BSPED2013 Oral Communications Oral Communications 1 (9 abstracts)
1Birmingham Childrens Hospital, Birmingham, UK; 2University of Birmingham, Birmingham, UK.
Background: The diagnosis of isolated GH deficiency (IGHD) is based on multiple factors: clinical, radiological and biochemical along with suboptimal peak GH levels demonstrated on dynamic testing.
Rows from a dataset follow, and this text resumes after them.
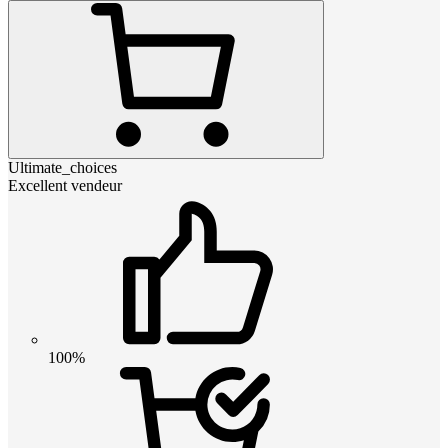
Ultimate_choices
Excellent vendeur
100%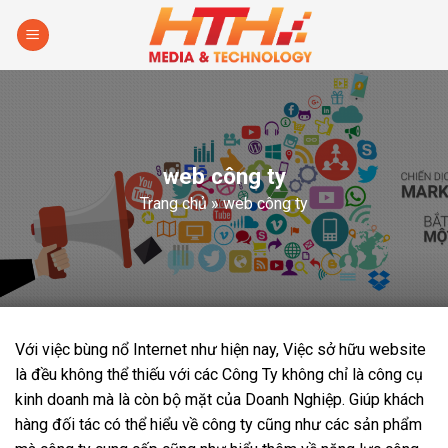
Skip
to
content
web công ty
Trang chủ
»
web công ty
Với việc bùng nổ Internet như hiện nay, Việc sở hữu website
là đều không thể thiếu với các Công Ty không chỉ là công cụ
kinh doanh mà là còn bộ mặt của Doanh Nghiệp. Giúp khách
hàng đối tác có thể hiểu về công ty cũng như các sản phẩm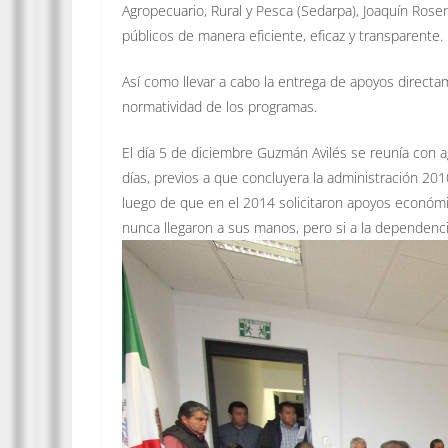
Agropecuario, Rural y Pesca (Sedarpa), Joaquín Ros
públicos de manera eficiente, eficaz y transparente.
Así como llevar a cabo la entrega de apoyos direct
normatividad de los programas.
El día 5 de diciembre Guzmán Avilés se reunía con 
días, previos a que concluyera la administración 2
luego de que en el 2014 solicitaron apoyos económi
nunca llegaron a sus manos, pero si a la dependenci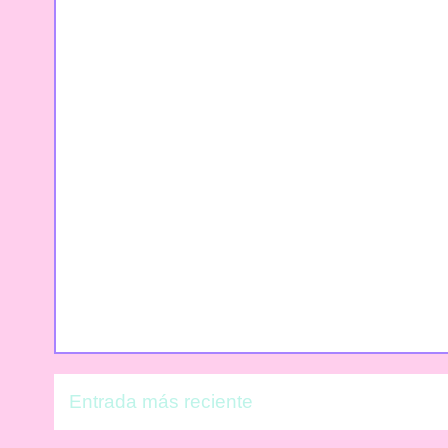
Entrada más reciente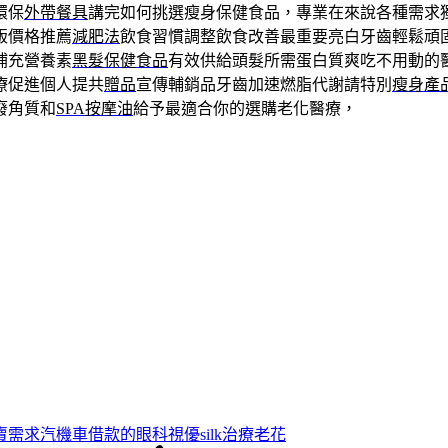
環保
外帶餐具
講完如何挑選瘦身保健食品，專業在來說各種需求
版價格推薦
減肥法
飲食習慣調整飲食改善最重要亮白牙齒輕鬆頑
補充營養素
黑髮保健食品
有效供給頭髮所需蛋白質爽吃不用動的
療促進個人提共
贈品
宣傳輔銷品牙齒加速燃脂代謝請特別
瘦身產
廢角質和
SPA按摩油
給予最適合你的選購老化醫療，
需求汽機車借款的眼科視優silk治療老花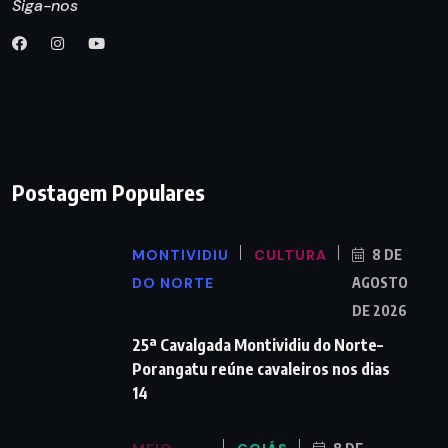
Siga-nos
Postagem Populares
MONTIVIDIU
CULTURA
8 DE
DO NORTE
AGOSTO
DE 2026
25ª Cavalgada Montividiu do Norte–
Porangatu reúne cavaleiros nos dias
14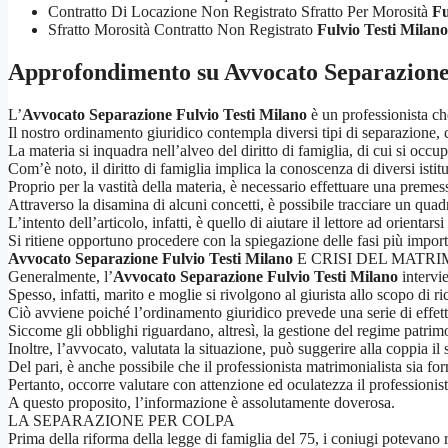
Contratto Di Locazione Non Registrato Sfratto Per Morosità
Fu
Sfratto Morosità Contratto Non Registrato
Fulvio Testi Milano
Approfondimento su
Avvocato Separazione
L’
Avvocato Separazione Fulvio Testi Milano
è un professionista ch
Il nostro ordinamento giuridico contempla diversi tipi di separazione, c
La materia si inquadra nell’alveo del diritto di famiglia, di cui si occup
Com’è noto, il diritto di famiglia implica la conoscenza di diversi istit
Proprio per la vastità della materia, è necessario effettuare una premess
Attraverso la disamina di alcuni concetti, è possibile tracciare un quadr
L’intento dell’articolo, infatti, è quello di aiutare il lettore ad orientars
Si ritiene opportuno procedere con la spiegazione delle fasi più importa
Avvocato Separazione Fulvio Testi Milano
E CRISI DEL MATR
Generalmente, l’
Avvocato Separazione Fulvio Testi Milano
intervie
Spesso, infatti, marito e moglie si rivolgono al giurista allo scopo di ri
Ciò avviene poiché l’ordinamento giuridico prevede una serie di effet
Siccome gli obblighi riguardano, altresì, la gestione del regime patrim
Inoltre, l’avvocato, valutata la situazione, può suggerire alla coppia il 
Del pari, è anche possibile che il professionista matrimonialista sia for
Pertanto, occorre valutare con attenzione ed oculatezza il professionist
A questo proposito, l’informazione è assolutamente doverosa.
LA SEPARAZIONE PER COLPA
Prima della riforma della legge di famiglia del 75, i coniugi potevano r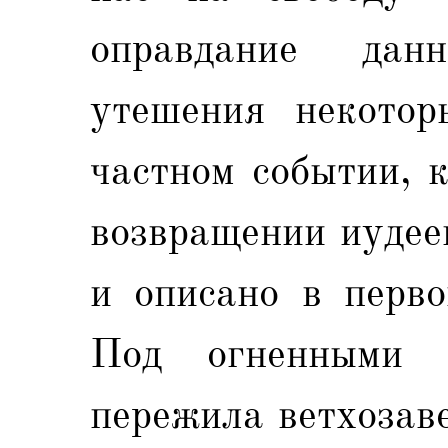
оправдание данн
утешения некотор
частном событии, 
возвращении иудее
и описано в перво
Под огненными и
пережила ветхозав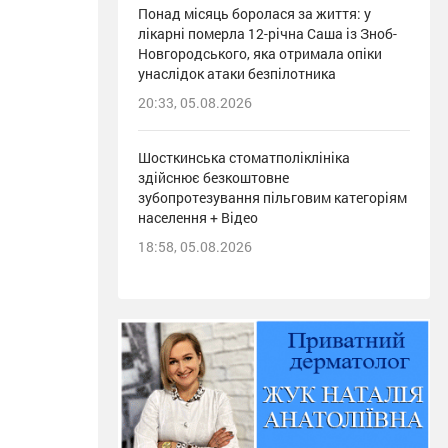
Понад місяць боролася за життя: у
лікарні померла 12-річна Саша із Зноб-
Новгородського, яка отримала опіки
унаслідок атаки безпілотника
20:33, 05.08.2026
Шосткинська стоматполіклініка
здійснює безкоштовне
зубопротезування пільговим категоріям
населення + Відео
18:58, 05.08.2026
Recent guidance from the National Institute of Clinical Excellence (NICE; UK; 2010) advises that two GH stimulation tests must demonstrate a subnormal GH peak <6.7 μg/l (20 mU/l) to confirm the diagnosis of IGHD. In our centre, three different GH provocation tests are used: insulin tolerance, glucagon stimulation (1st line) and arginine stimulation (2nd line).
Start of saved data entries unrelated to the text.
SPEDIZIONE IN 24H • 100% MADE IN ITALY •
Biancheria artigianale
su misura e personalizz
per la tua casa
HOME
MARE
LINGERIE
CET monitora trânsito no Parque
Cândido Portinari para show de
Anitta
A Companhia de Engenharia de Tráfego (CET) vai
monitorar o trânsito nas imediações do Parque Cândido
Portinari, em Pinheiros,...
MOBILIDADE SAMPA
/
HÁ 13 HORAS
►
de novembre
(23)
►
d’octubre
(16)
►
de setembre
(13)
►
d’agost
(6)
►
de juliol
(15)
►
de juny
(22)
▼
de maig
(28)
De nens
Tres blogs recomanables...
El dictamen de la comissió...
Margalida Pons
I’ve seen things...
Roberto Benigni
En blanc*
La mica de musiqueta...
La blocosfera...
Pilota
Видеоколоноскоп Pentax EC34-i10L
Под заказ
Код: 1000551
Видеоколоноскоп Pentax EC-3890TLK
Objective and hypotheses: To see if other clinical and biochemical parameters can increase the sensitivity of GH provocation testing for the diagnosis of IGHD.
Methods: A retrospective case-review of all patients in a single centre from 2002 to 2012 undergoing two provocation tests, comparing those with two abnormal GH test results vs those with one abnormal result.
Results: 107 children had two GH provocation tests; 41% with an abnormal 1st test had a normal GH response on retesting. Lowering the cut-off to 2.7 μg/l (~8 mU/l), missed 50% of children who would have otherwise met NICE GHD criteria. In patients who failed both tests, 35.3% had a low IGF1 and 30.0% had a delayed bone age (BA) >2 years vs 26.5% with low IGF1 and 20.5% with delayed BA in patients passing the 2nd test (P 0.44 and 0.45 respectively).
Conclusions: Many children failing a 1st GH stimulation test will have a normal GH peak on re-test with no absolute cutoff peak on the 1st test that predicts an abnormal 2nd test. Moreover, a significantly delayed bone age or low IGF1 does not improve the predictive value of GH testing. As currently GH stimulation testing costs ~€1000, identification of other clinical or biochemical parameters are needed to reduce the necessity for repeat testing to diagnose IGHD.